Jakarta – Gubernur Lembaga Ketahanan Nasional (Lemhannas) RI, TB Ace Hasan Syadzily, mengatakan Lemhannas terus melakukan transformasi kelembagaan untuk menghadapi tantangan geopolitik global yang semakin kompleks.
“Kami merefleksikan tentang tantangan yang dihadapi oleh bangsa kita, yang tentu semakin rumit. Terutama ditandai dengan berbagai perubahan landscape global, di mana geopolitik global kita yang penuh dengan ketidakpastian,” kata Ace Hasan usai menghadiri peringatan HUT ke-61 Lemhannas RI
di Gedung Lemhannas, Jakarta, Rabu.
Menurut dia, dinamika global yang ditandai rivalitas antarnegara, disrupsi teknologi, dan perubahan iklim mengharuskan Indonesia memperkuat ketahanan nasional untuk mengantisipasi berbagai dampaknya.
Pada peringatan HUT ke-61, Lemhannas mengusung tema “Transformasi Lemhannas” sebagai upaya memperkuat peran strategis lembaga dalam mengawal program prioritas pemerintahan Presiden Prabowo Subianto menuju Indonesia Emas 2045.
“Tema ini menjadi semangat bagi Lemhannas untuk terus beradaptasi terhadap berbagai tantangan baru yang dihadapi bangsa,” ujar Ace.
Ia menjelaskan transformasi tersebut juga diterapkan dalam sistem pendidikan Lemhannas guna melahirkan pemimpin nasional yang mampu menghadapi dinamika geopolitik global.

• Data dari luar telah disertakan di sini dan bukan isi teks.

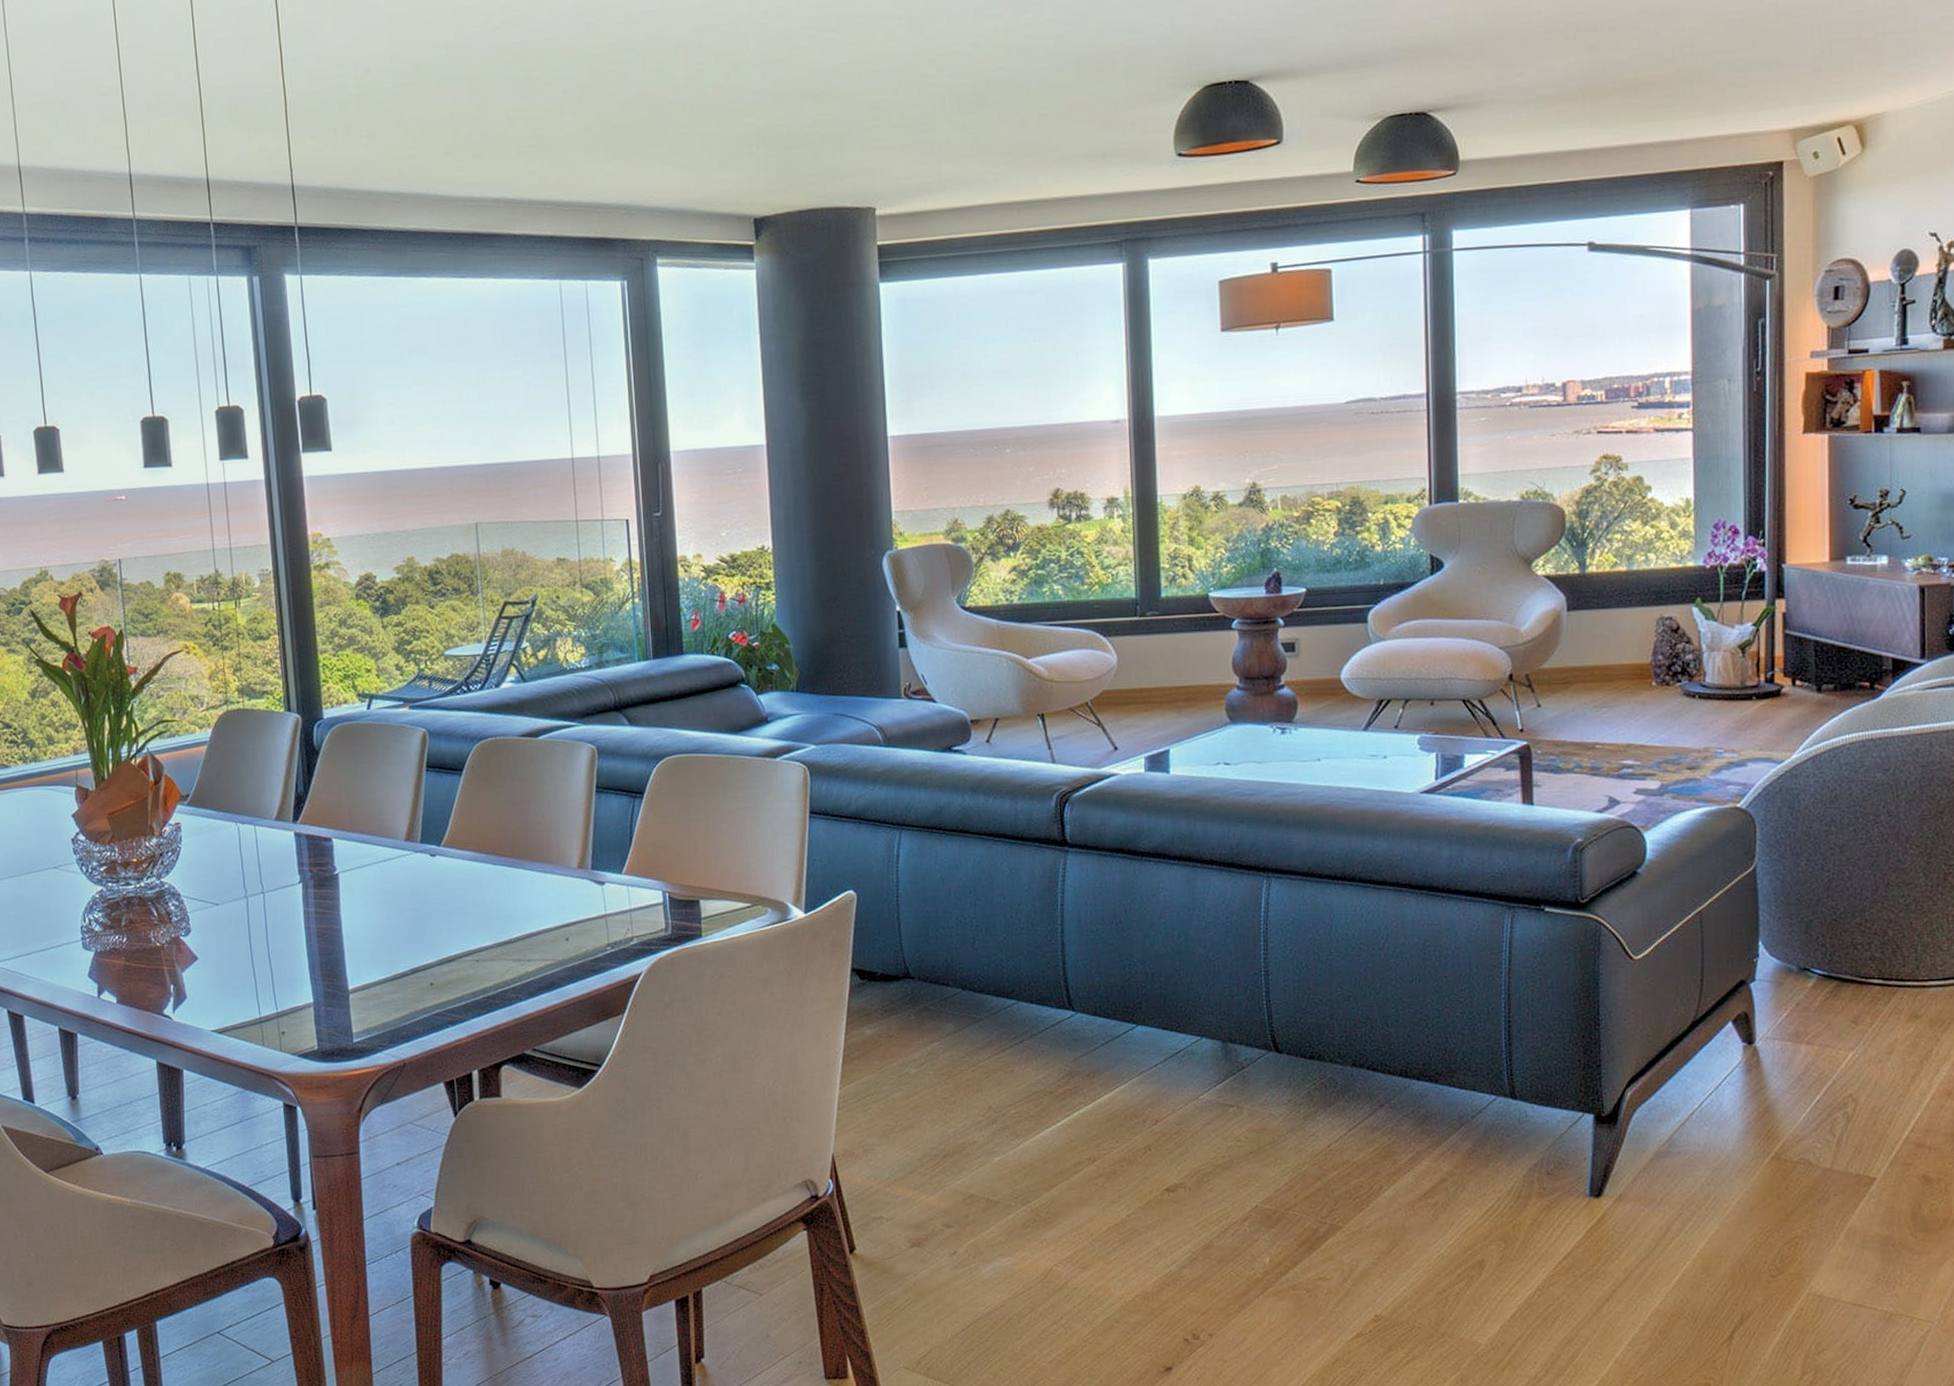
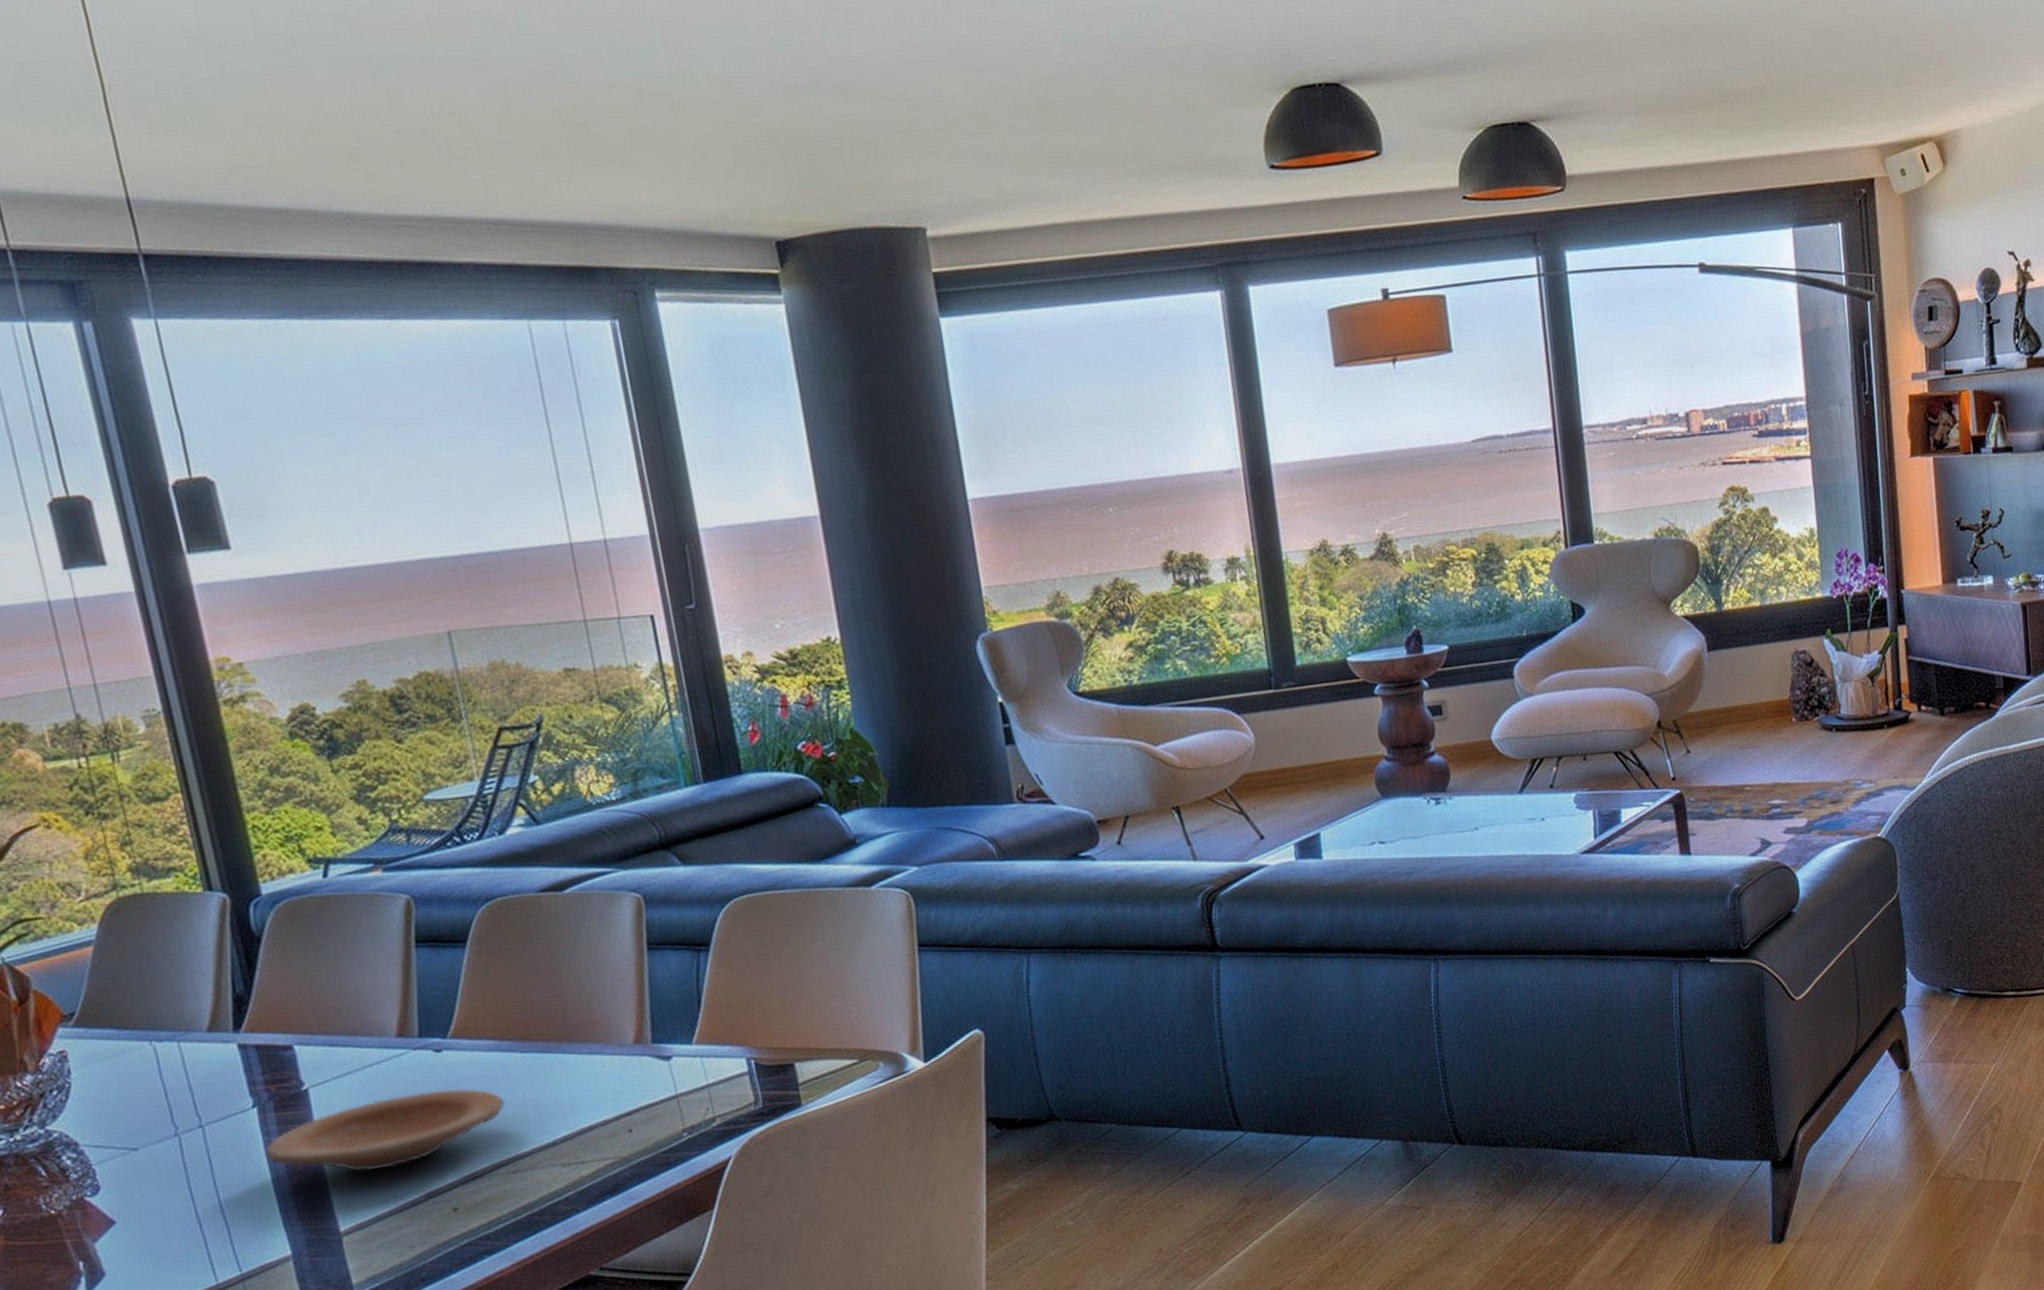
plate: none [304,887,477,945] -> present [265,1088,506,1172]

“Kami berkomitmen menjadikan Lemhannas sebagai lembaga pendidikan kepemimpinan puncak nasional yang melahirkan pemimpin berwawasan holistik, geopolitik global, dan geostrategi,” katanya.
Selain pendidikan kepemimpinan, Lemhannas juga memperkuat kajian strategis untuk memberikan rekomendasi kebijakan kepada pemerintah serta memantapkan nilai kebangsaan di tengah perkembangan teknologi informasi.
Menurut Ace, percepatan perkembangan teknologi informasi menuntut Lemhannas terus beradaptasi, termasuk dalam metode pembelajaran penguatan nilai kebangsaan.
“Metode pembelajaran baru untuk penguatan nilai kebangsaan harus terus dikembangkan di tengah dinamika tersebut,” ujar dia.